Extracted data.
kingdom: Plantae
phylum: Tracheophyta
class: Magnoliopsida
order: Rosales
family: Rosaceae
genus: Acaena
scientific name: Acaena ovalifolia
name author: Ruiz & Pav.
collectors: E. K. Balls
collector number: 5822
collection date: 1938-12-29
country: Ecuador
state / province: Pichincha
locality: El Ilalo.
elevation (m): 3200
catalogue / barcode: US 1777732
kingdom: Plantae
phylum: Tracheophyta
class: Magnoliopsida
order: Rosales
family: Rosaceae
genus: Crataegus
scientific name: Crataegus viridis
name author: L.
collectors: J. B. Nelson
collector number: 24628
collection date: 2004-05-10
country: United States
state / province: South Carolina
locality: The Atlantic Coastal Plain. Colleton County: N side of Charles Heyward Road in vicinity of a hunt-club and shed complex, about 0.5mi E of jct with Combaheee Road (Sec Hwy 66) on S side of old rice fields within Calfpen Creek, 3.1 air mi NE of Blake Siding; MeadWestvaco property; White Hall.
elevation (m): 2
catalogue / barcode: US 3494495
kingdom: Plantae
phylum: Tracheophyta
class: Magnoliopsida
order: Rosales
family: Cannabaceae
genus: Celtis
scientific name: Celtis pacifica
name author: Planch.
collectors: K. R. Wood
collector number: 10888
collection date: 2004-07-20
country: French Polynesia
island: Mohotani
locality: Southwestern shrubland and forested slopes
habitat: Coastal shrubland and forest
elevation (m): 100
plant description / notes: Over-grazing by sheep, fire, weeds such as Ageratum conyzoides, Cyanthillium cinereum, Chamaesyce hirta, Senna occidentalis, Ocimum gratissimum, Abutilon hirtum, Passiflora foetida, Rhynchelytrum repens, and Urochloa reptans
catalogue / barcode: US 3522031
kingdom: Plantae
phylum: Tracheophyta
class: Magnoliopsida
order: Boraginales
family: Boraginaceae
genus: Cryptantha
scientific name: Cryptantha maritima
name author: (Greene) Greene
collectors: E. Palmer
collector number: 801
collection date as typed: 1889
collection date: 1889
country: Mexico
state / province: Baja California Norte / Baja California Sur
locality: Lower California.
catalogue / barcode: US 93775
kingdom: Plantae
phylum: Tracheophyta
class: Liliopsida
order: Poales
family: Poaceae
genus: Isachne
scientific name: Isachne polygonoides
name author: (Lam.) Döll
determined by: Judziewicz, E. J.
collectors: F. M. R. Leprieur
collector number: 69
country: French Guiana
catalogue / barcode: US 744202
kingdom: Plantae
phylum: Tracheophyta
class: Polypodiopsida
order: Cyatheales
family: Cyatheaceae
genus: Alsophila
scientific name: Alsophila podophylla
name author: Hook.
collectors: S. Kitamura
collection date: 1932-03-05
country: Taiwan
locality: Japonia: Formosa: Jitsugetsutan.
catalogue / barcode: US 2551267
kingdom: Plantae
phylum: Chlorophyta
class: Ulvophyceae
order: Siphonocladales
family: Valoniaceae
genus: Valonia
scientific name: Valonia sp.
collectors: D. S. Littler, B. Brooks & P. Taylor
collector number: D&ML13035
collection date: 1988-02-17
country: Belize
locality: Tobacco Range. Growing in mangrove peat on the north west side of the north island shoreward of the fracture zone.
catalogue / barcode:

Problem to work on. Copy out the rows above line for line, with no changes of any kind.

Solution below.
kingdom: Plantae
phylum: Tracheophyta
class: Magnoliopsida
order: Rosales
family: Rosaceae
genus: Acaena
scientific name: Acaena ovalifolia
name author: Ruiz & Pav.
collectors: E. K. Balls
collector number: 5822
collection date: 1938-12-29
country: Ecuador
state / province: Pichincha
locality: El Ilalo.
elevation (m): 3200
catalogue / barcode: US 1777732
kingdom: Plantae
phylum: Tracheophyta
class: Magnoliopsida
order: Rosales
family: Rosaceae
genus: Crataegus
scientific name: Crataegus viridis
name author: L.
collectors: J. B. Nelson
collector number: 24628
collection date: 2004-05-10
country: United States
state / province: South Carolina
locality: The Atlantic Coastal Plain. Colleton County: N side of Charles Heyward Road in vicinity of a hunt-club and shed complex, about 0.5mi E of jct with Combaheee Road (Sec Hwy 66) on S side of old rice fields within Calfpen Creek, 3.1 air mi NE of Blake Siding; MeadWestvaco property; White Hall.
elevation (m): 2
catalogue / barcode: US 3494495
kingdom: Plantae
phylum: Tracheophyta
class: Magnoliopsida
order: Rosales
family: Cannabaceae
genus: Celtis
scientific name: Celtis pacifica
name author: Planch.
collectors: K. R. Wood
collector number: 10888
collection date: 2004-07-20
country: French Polynesia
island: Mohotani
locality: Southwestern shrubland and forested slopes
habitat: Coastal shrubland and forest
elevation (m): 100
plant description / notes: Over-grazing by sheep, fire, weeds such as Ageratum conyzoides, Cyanthillium cinereum, Chamaesyce hirta, Senna occidentalis, Ocimum gratissimum, Abutilon hirtum, Passiflora foetida, Rhynchelytrum repens, and Urochloa reptans
catalogue / barcode: US 3522031
kingdom: Plantae
phylum: Tracheophyta
class: Magnoliopsida
order: Boraginales
family: Boraginaceae
genus: Cryptantha
scientific name: Cryptantha maritima
name author: (Greene) Greene
collectors: E. Palmer
collector number: 801
collection date as typed: 1889
collection date: 1889
country: Mexico
state / province: Baja California Norte / Baja California Sur
locality: Lower California.
catalogue / barcode: US 93775
kingdom: Plantae
phylum: Tracheophyta
class: Liliopsida
order: Poales
family: Poaceae
genus: Isachne
scientific name: Isachne polygonoides
name author: (Lam.) Döll
determined by: Judziewicz, E. J.
collectors: F. M. R. Leprieur
collector number: 69
country: French Guiana
catalogue / barcode: US 744202
kingdom: Plantae
phylum: Tracheophyta
class: Polypodiopsida
order: Cyatheales
family: Cyatheaceae
genus: Alsophila
scientific name: Alsophila podophylla
name author: Hook.
collectors: S. Kitamura
collection date: 1932-03-05
country: Taiwan
locality: Japonia: Formosa: Jitsugetsutan.
catalogue / barcode: US 2551267
kingdom: Plantae
phylum: Chlorophyta
class: Ulvophyceae
order: Siphonocladales
family: Valoniaceae
genus: Valonia
scientific name: Valonia sp.
collectors: D. S. Littler, B. Brooks & P. Taylor
collector number: D&ML13035
collection date: 1988-02-17
country: Belize
locality: Tobacco Range. Growing in mangrove peat on the north west side of the north island shoreward of the fracture zone.
catalogue / barcode:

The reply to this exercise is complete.